Training Data Score: 1.0
Testing Data Score (from training set): 0.7878489326765189
First Quarter 2020 fit: 0.6461080391322841


In [20]:
# setting vars to create table later
train_clf = clf.score(X_train, y_train)
test_clf = clf.score(X_test, y_test)
Q1_2020_clf = clf.score(X_20, y_20)

## Results
* As predicted, the random forest model outperformed the logistic regression model. 
* Logistic regression had Training Score: 0.71, Testing Score (from training set): 0.70, and more important First Quarter 2020 fit: 0.55
* Random forest had Training Score: 1.0, Testing Score (from training set): 0.79, and First Quarter 2020 fit: 0.65

## Revisit Preprocessing: Scale the data
* predict scaling data will improve both models

In [21]:
from sklearn.preprocessing import StandardScaler

In [22]:
scaler = StandardScaler().fit(X_train)
X_train_scaled = scaler.transform(X_train)
X_test_scaled = scaler.transform(X_test)
X_20_scaled=scaler.transform(X_20)

## Train the Logistic Regression model on the scaled data and print the model score

In [23]:
classifier.fit(X_train_scaled, y_train)
print(f"Training Data Score: {classifier.score(X_train_scaled, y_train)}")
print(f"Testing Data Score (from training set): {classifier.score(X_test_scaled, y_test)}")
print(f'First Quarter 2020 fit: {classifier.score(X_20_scaled, y_20)}')

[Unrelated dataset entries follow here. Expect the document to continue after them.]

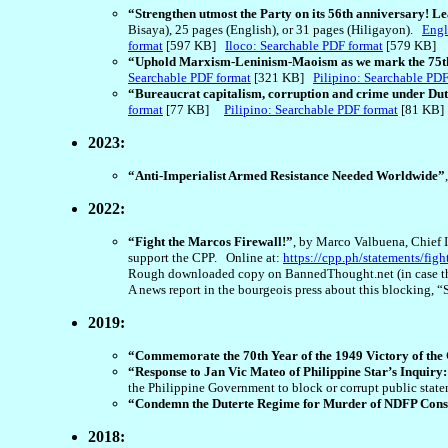
“Strengthen utmost the Party on its 56th anniversary! L
Bisaya), 25 pages (English), or 31 pages (Hiligayon).
Engl
format
[597 KB]
Iloco: Searchable PDF format
[579 KB]
“Uphold Marxism-Leninism-Maoism as we mark the 75th 
Searchable PDF format
[321 KB]
Pilipino: Searchable PDF
“Bureaucrat capitalism, corruption and crime under Du
format
[77 KB]
Pilipino: Searchable PDF format
[81 KB
2023:
“Anti-Imperialist Armed Resistance Needed Worldwide”
2022:
“Fight the Marcos Firewall!”
, by Marco Valbuena, Chief I
support the CPP. Online at:
https://cpp.ph/statements/figh
Rough downloaded copy on BannedThought.net (in case th
A news report in the bourgeois press about this blocking, “
2019:
“Commemorate the 70th Year of the 1949 Victory of the
“Response to Jan Vic Mateo of Philippine Star’s Inquiry
the Philippine Government to block or corrupt public sta
“Condemn the Duterte Regime for Murder of NDFP Con
2018: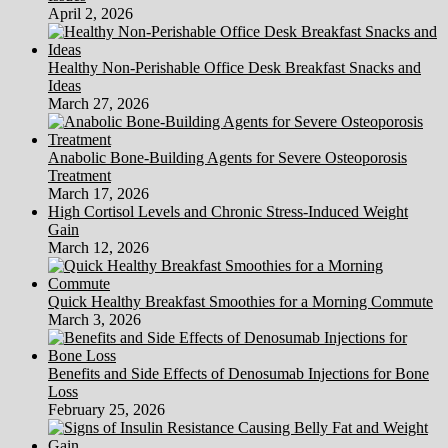
April 2, 2026
Healthy Non-Perishable Office Desk Breakfast Snacks and
Ideas
March 27, 2026
Anabolic Bone-Building Agents for Severe Osteoporosis
Treatment
March 17, 2026
High Cortisol Levels and Chronic Stress-Induced Weight
Gain
March 12, 2026
Quick Healthy Breakfast Smoothies for a Morning Commute
March 3, 2026
Benefits and Side Effects of Denosumab Injections for Bone
Loss
February 25, 2026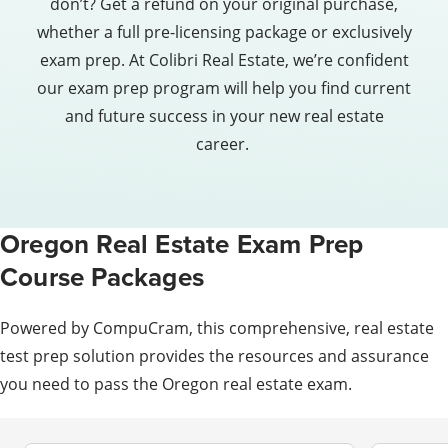
don’t? Get a refund on your original purchase,
whether a full pre-licensing package or exclusively
exam prep. At Colibri Real Estate, we’re confident
our exam prep program will help you find current
and future success in your new real estate
career.
Oregon Real Estate Exam Prep
Course Packages
Powered by CompuCram, this comprehensive, real estate
test prep solution provides the resources and assurance
you need to pass the Oregon real estate exam.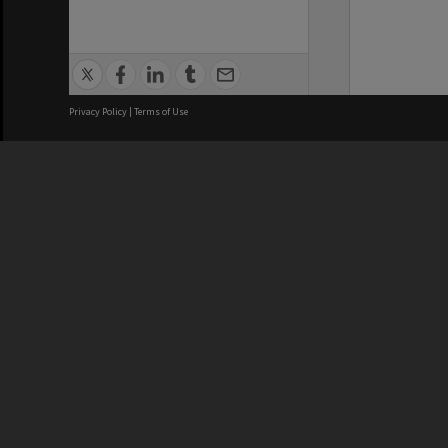
Privacy Policy
|
Terms of Use
We acknowledge and pay respects
REGISTERED AUSTRALIAN
CRICOS 
UNIVERSITY
NUMBER
ABN: 12 377 614 012
Monash Un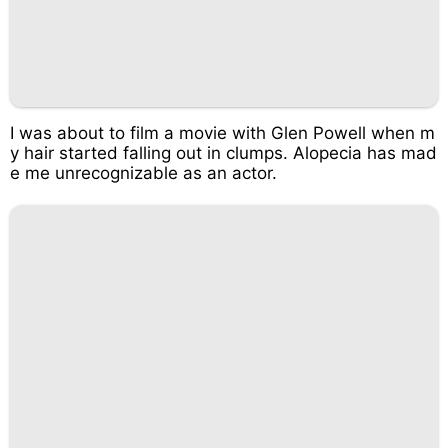
I was about to film a movie with Glen Powell when m
y hair started falling out in clumps. Alopecia has mad
e me unrecognizable as an actor.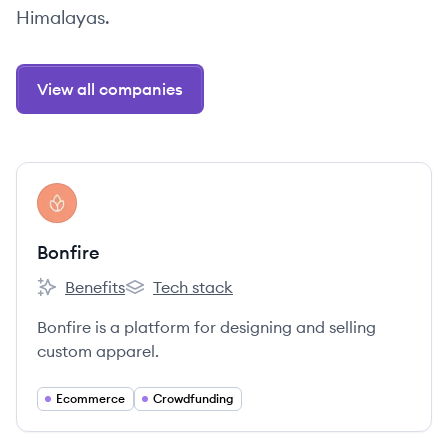
Himalayas.
View all companies
View company
BO
Bonfire
Benefits
Tech stack
Bonfire's
Bonfire's
Bonfire is a platform for designing and selling
custom apparel.
Ecommerce
Crowdfunding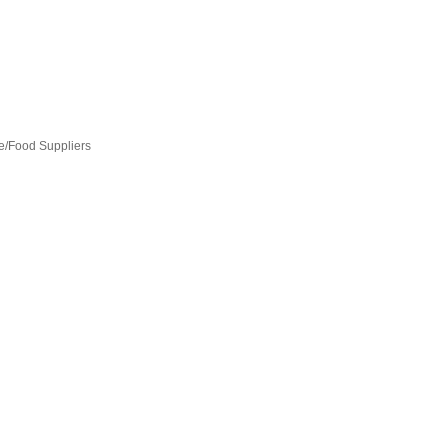
e/Food Suppliers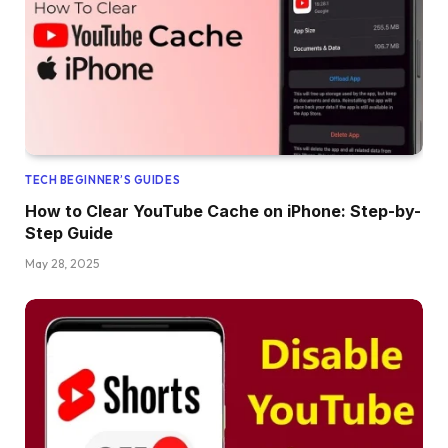
TECH BEGINNER’S GUIDES
How to Clear YouTube Cache on iPhone: Step-by-
Step Guide
May 28, 2025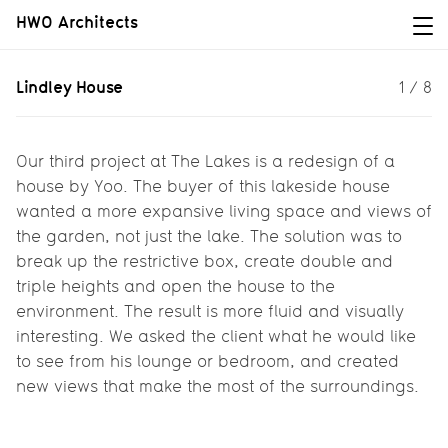
HWO Architects
Lindley House
Lindley House
1
/
8
Our third project at The Lakes is a
redesign of a house by Yoo.
Our third project at The Lakes is a redesign of a
house by Yoo. The buyer of this lakeside house
wanted a more expansive living space and views of
the garden, not just the lake. The solution was to
break up the restrictive box, create double and
triple heights and open the house to the
environment. The result is more fluid and visually
interesting. We asked the client what he would like
to see from his lounge or bedroom, and created
new views that make the most of the surroundings.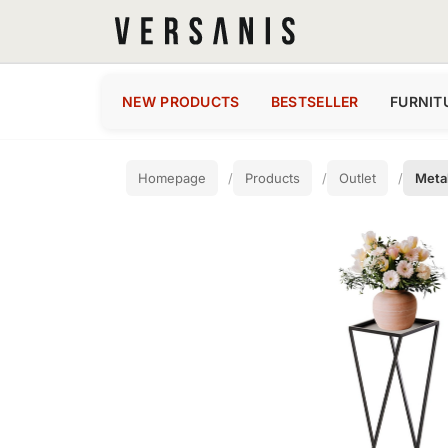
NEW PRODUCTS
BESTSELLER
FURNIT
Homepage
Products
Outlet
Metal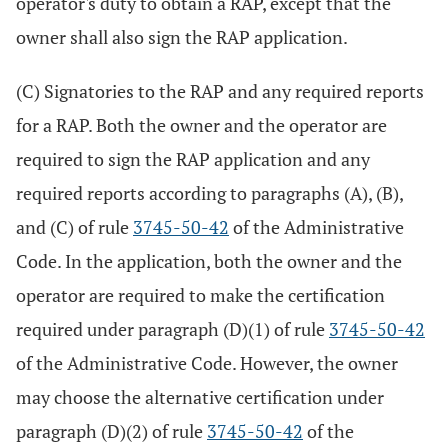
operator's duty to obtain a RAP, except that the
owner shall also sign the RAP application.
(C) Signatories to the RAP and any required reports
for a RAP. Both the owner and the operator are
required to sign the RAP application and any
required reports according to paragraphs (A), (B),
and (C) of rule
3745-50-42
of the Administrative
Code. In the application, both the owner and the
operator are required to make the certification
required under paragraph (D)(1) of rule
3745-50-42
of the Administrative Code. However, the owner
may choose the alternative certification under
paragraph (D)(2) of rule
3745-50-42
of the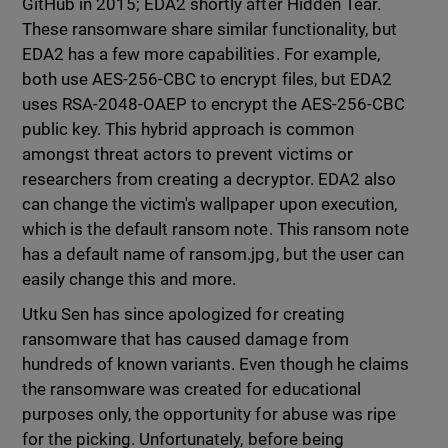
GitHub in 2015; EDA2 shortly after Hidden Tear.
These ransomware share similar functionality, but
EDA2 has a few more capabilities. For example,
both use AES-256-CBC to encrypt files, but EDA2
uses RSA-2048-OAEP to encrypt the AES-256-CBC
public key. This hybrid approach is common
amongst threat actors to prevent victims or
researchers from creating a decryptor. EDA2 also
can change the victim's wallpaper upon execution,
which is the default ransom note. This ransom note
has a default name of ransom.jpg, but the user can
easily change this and more.
Utku Sen has since apologized for creating
ransomware that has caused damage from
hundreds of known variants. Even though he claims
the ransomware was created for educational
purposes only, the opportunity for abuse was ripe
for the picking. Unfortunately, before being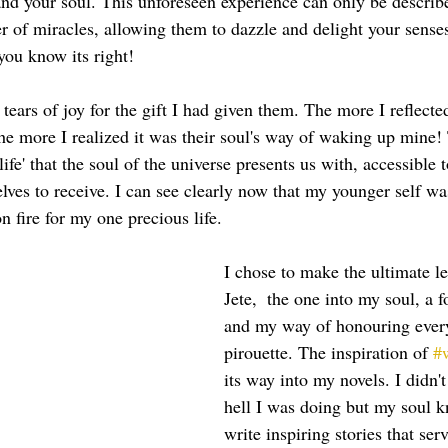
nd your soul. This unforeseen experience can only be describe
er of miracles, allowing them to dazzle and delight your sense
you know its right!  
ars of joy for the gift I had given them. The more I reflected
e more I realized it was their soul's way of waking up mine
ife' that the soul of the universe presents us with, accessible t
lves to receive. I can see clearly now that my younger self was
n fire for my one precious life.  
I chose to make the ultimate l
Jete,  the one into my soul, a 
and my way of honouring every
pirouette. The inspiration of 
#
its way into my novels. I didn'
hell I was doing but my soul k
write inspiring stories that serv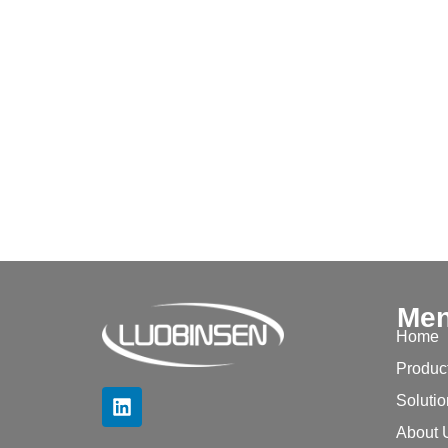
Me
Home
Produc
Soluti
About 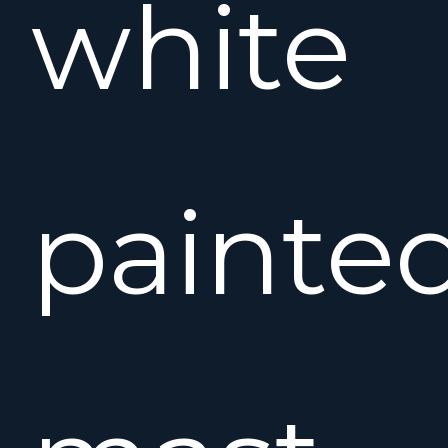
white
painte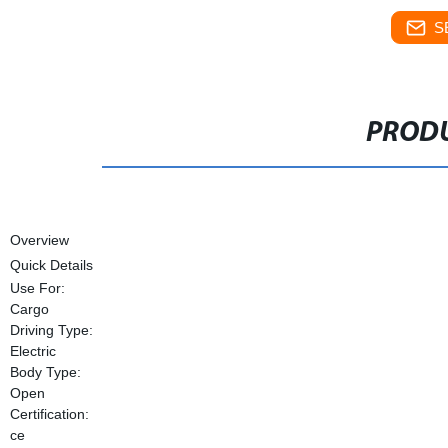
S
PRODU
Overview
Quick Details
Use For:
Cargo
Driving Type:
Electric
Body Type:
Open
Certification:
ce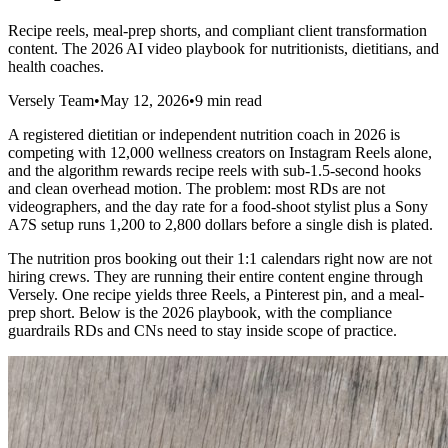
Recipe reels, meal-prep shorts, and compliant client transformation
content. The 2026 AI video playbook for nutritionists, dietitians, and
health coaches.
Versely Team
•
May 12, 2026
•
9 min read
A registered dietitian or independent nutrition coach in 2026 is
competing with 12,000 wellness creators on Instagram Reels alone,
and the algorithm rewards recipe reels with sub-1.5-second hooks
and clean overhead motion. The problem: most RDs are not
videographers, and the day rate for a food-shoot stylist plus a Sony
A7S setup runs 1,200 to 2,800 dollars before a single dish is plated.
The nutrition pros booking out their 1:1 calendars right now are not
hiring crews. They are running their entire content engine through
Versely. One recipe yields three Reels, a Pinterest pin, and a meal-
prep short. Below is the 2026 playbook, with the compliance
guardrails RDs and CNs need to stay inside scope of practice.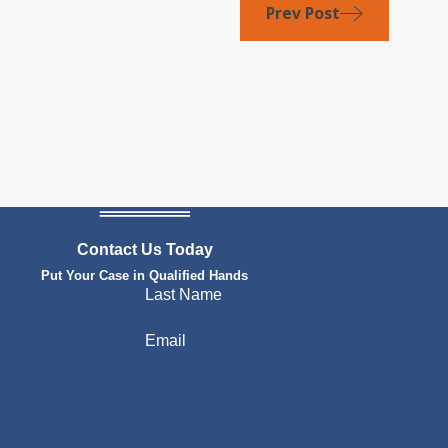
Prev Post
Contact Us Today
Put Your Case in Qualified Hands
Last Name
Email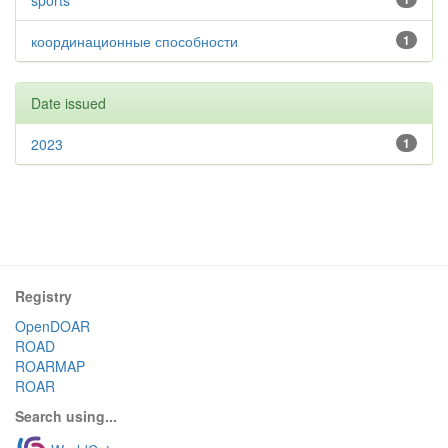
sports
координационные способности
1
Date issued
2023
1
Registry
OpenDOAR
ROAD
ROARMAP
ROAR
Search using...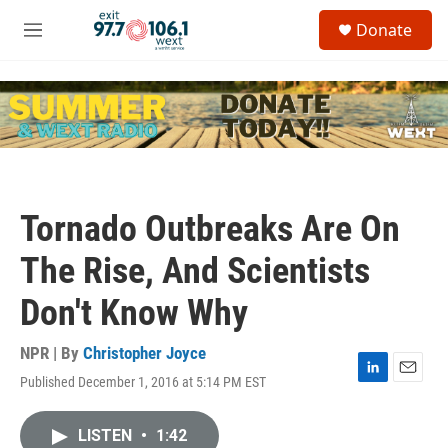
Skip to main content
S
Donate
e
M
a
e
r
n
c
u
h
u
e
r
y
Tornado Outbreaks Are On
The Rise, And Scientists
Don't Know Why
NPR | By
Christopher Joyce
Published December 1, 2016 at 5:14 PM EST
L
E
i
m
n
a
LISTEN
•
1:42
k
i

Training Data Score: 0.7139573070607553
Testing Data Score (from training set): 0.7004926108374384
First Quarter 2020 fit: 0.753721820501914


In [24]:
# setting vars to create table later
train_logreg_scaled = classifier.score(X_train_scaled, y_train)
test_logreg_scaled = classifier.score(X_test_scaled, y_test)
Q1_2020_logreg_scaled = classifier.score(X_20_scaled, y_20)

## Train a Random Forest Classifier model on the scaled data and print the model score

In [25]:
clf = RandomForestClassifier(random_state=7, n_estimators=500).fit(X_train_scaled, y_train)
print(f"Training Data Score: {clf.score(X_train_scaled, y_train)}")
print(f"Testing Data Score (from training set): {clf.score(X_test_scaled, y_test)}")
print(f'First Quarter 2020 fit: {clf.score(X_20_scaled, y_20)}')

Training Data Score: 1.0
Testing Data Score (from training set): 0.7878489326765189
First Quarter 2020 fit: 0.6452573373032752


In [26]:
train_clf_scaled = clf.score(X_train_scaled, y_train)
test_clf_scaled = clf.score(X_test_scaled, y_test)
Q1_2020_clf_scaled = clf.score(X_20_scaled, y_20)

In [27]:
# creating a df to hold the results
results = {'data_set': ['2019_training', '2019_test', '2020_Q1'], 'LogReg_Unscaled': [train_logreg, test_logreg, Q1_2020_logreg],
    'RandomForest_Unscaled': [train_clf, test_clf, Q1_2020_clf], 'LogReg_Scaled': [train_logreg_scaled, test_logreg_scaled, Q1_2020_logreg_scaled],
    'RandomForest_Scaled': [train_clf_scaled, test_clf_scaled, Q1_2020_clf_scaled]}
results_df = pd.DataFrame(data=results)
results_df

Unnamed: 0,data_set,LogReg_Unscaled,RandomForest_Unscaled,LogReg_Scaled,RandomForest_Scaled
0,2019_training,0.709469,1.0,0.713957,1.0
1,2019_test,0.69688,0.787849,0.700493,0.787849
2,2020_Q1,0.554658,0.646108,0.753722,0.645257


## Wrap-up
* Scaling data did not improve model fit for the training or 2019 test data. It did, however significantly improve logistic regression model fit for the 2020_Q1 data which jumped from .55 to .75 (which was higher than the model performed on itself). The random forest models performed so similarly that I checked multiple times to make sure I had modified the code to show the correct values.